NOAA Aligns Cloud and Data Strategies With Administration Priorities
The new strategies meld with three existing science and technology-focused documents, as well as incorporating priorities from the White House’s cloud and data policies.
One of the world’s biggest data producers and an agency that is into cloud in every definition of the word, the National Oceanic and Atmospheric Administration released new strategies that will govern how the agency uses data and cloud computing going forward.
On Tuesday, NOAA officials announced the release of its Data Strategy and Cloud Strategy, two parts of the agency’s broader science and technology strategy.
NOAA is hardly a stranger to big data—the agency collects some 20 terabytes of data per day just from its satellites—or cloud computing. For example, the Big Data Project is working with large commercial cloud providers to increase access to the agency’s environmental data through mutually beneficial partnerships.
“Aligning NOAA’s capabilities with the constantly evolving needs of our stakeholders requires both collaboration and partnerships to deliver data and services in a way that stakeholders expect to consume them,” acting NOAA Administrator Neil Jacobs said Tuesday in a statement. “Creative partnerships with commercial cloud providers set NOAA apart from others in making more of its data publicly accessible.”
The Data Strategy includes five goals, each with its own set of objectives:
- Align data management leadership roles across the organization.
- Govern and manage data strategically to most effectively steward the U.S. taxpayers’ investment.
- Share data as openly and widely as possible to promote maximum utilization of NOAA data.
- Promote data innovation and quality improvements to facilitate science and support data-driven decision making.
- Engage stakeholders and leverage partnerships to maximize the value of NOAA data to the nation.
Specific objectives under these goals include empowering the agency’s chief data officer, establishing a data governance board and developing plans to release data openly and securely.
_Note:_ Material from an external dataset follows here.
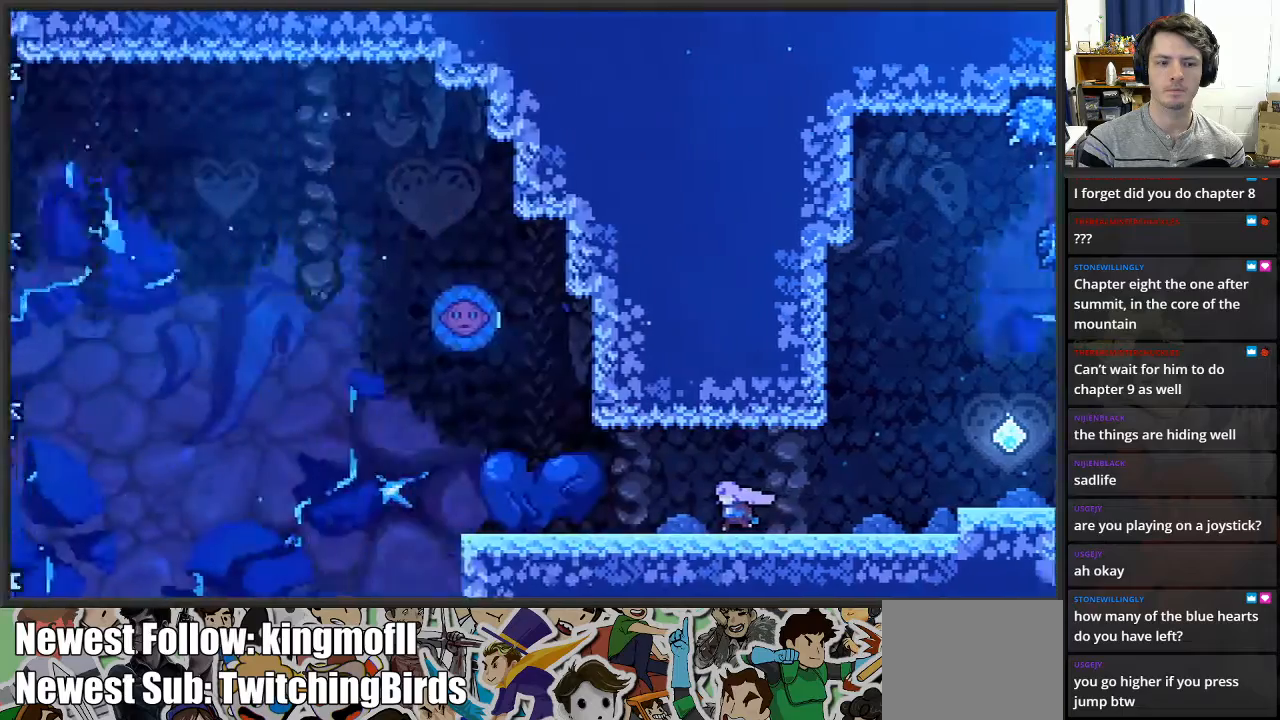
{"buttons": [], "left_stick": "left", "right_stick": "center", "events": []}
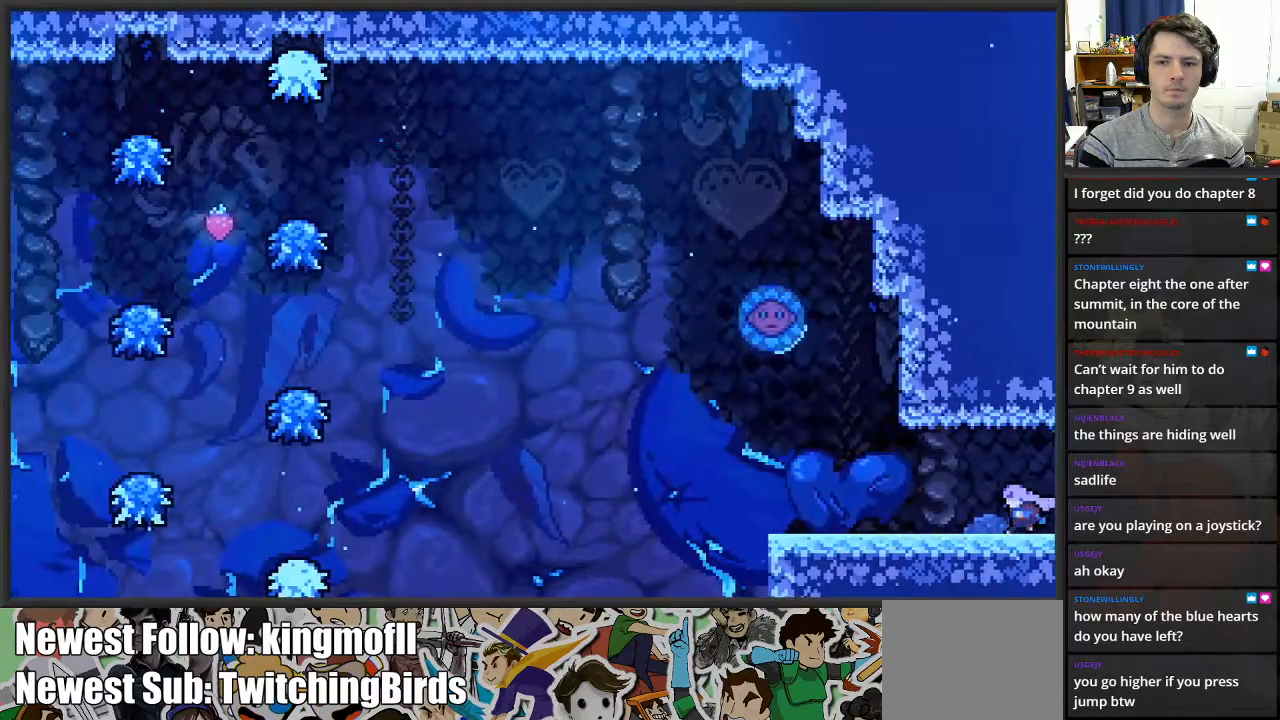
{"buttons": [], "left_stick": "left", "right_stick": "center", "events": []}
All of these tie directly into the administration’s Federal Data Strategy, which includes a 2020 Action Plan requiring agencies to begin work on many of these objectives.
“The value of NOAA’s data depends on its quality, integrity, and the ability of users to access and use the data with modern, emerging, and innovative cloud-based services,” Jacobs said. “Our Cloud and Data strategies provide a guide to address emerging science and technology, and ultimately help accelerate NOAA’s mission and further increase the value of our data.”
The Cloud Strategy is similarly set up with five overarching goals, each with its own objectives:
- Enable innovation through rapid adoption of cloud-based services.
- Drive smart migration to the cloud.
- Ensure secure and broad access to cloud services.
- Provide effective governance for cloud shared services.
- Empower a cloud-ready workforce.
All of this rolls up into one explicit vision for the agency:
In the desired future state all NOAA IT services are hosted in a cloud, based on a deliberate decision process, which first considers application hosting in a brokered, multi-vendor, multi-cloud, multi-tenant FedRAMP certified commercial cloud computing environment, and chooses the migration target—multi-tenant, hybrid, private off-premise, etc.—based on cost-effectively meeting all mission requirements, including security, latency, workload variability, and the like.
As with the Data Strategy, the cloud-focused document mirrors the administration’s priorities, reflected in the Cloud Smart policy.
“It is clear that the demand for accessible and user-friendly cloud services and modeling is growing,” said Kelvin Droegemeier, director of the White House Office of Science and Technology. “With this update, NOAA will modernize how users are able to access and use data. We look forward to the discoveries and applications that will ultimately come from the implementation of these strategies.”
The two new strategies join and interconnect with three existing technology strategies published by the agency: the Unmanned Systems Strategy, Artificial Intelligence Strategy and ‘Omics Strategy, which deals with biological sciences using the -omics suffix, such as genomics.
NOAA officials said a sixth plan is forthcoming: the agency’s Citizen Science Strategy.
“Collectively, they will accelerate the implementation of the most effective science and technology applications to advance NOAA’s mission, including protecting life and property and growing the American Blue Economy,” the agency said Tuesday.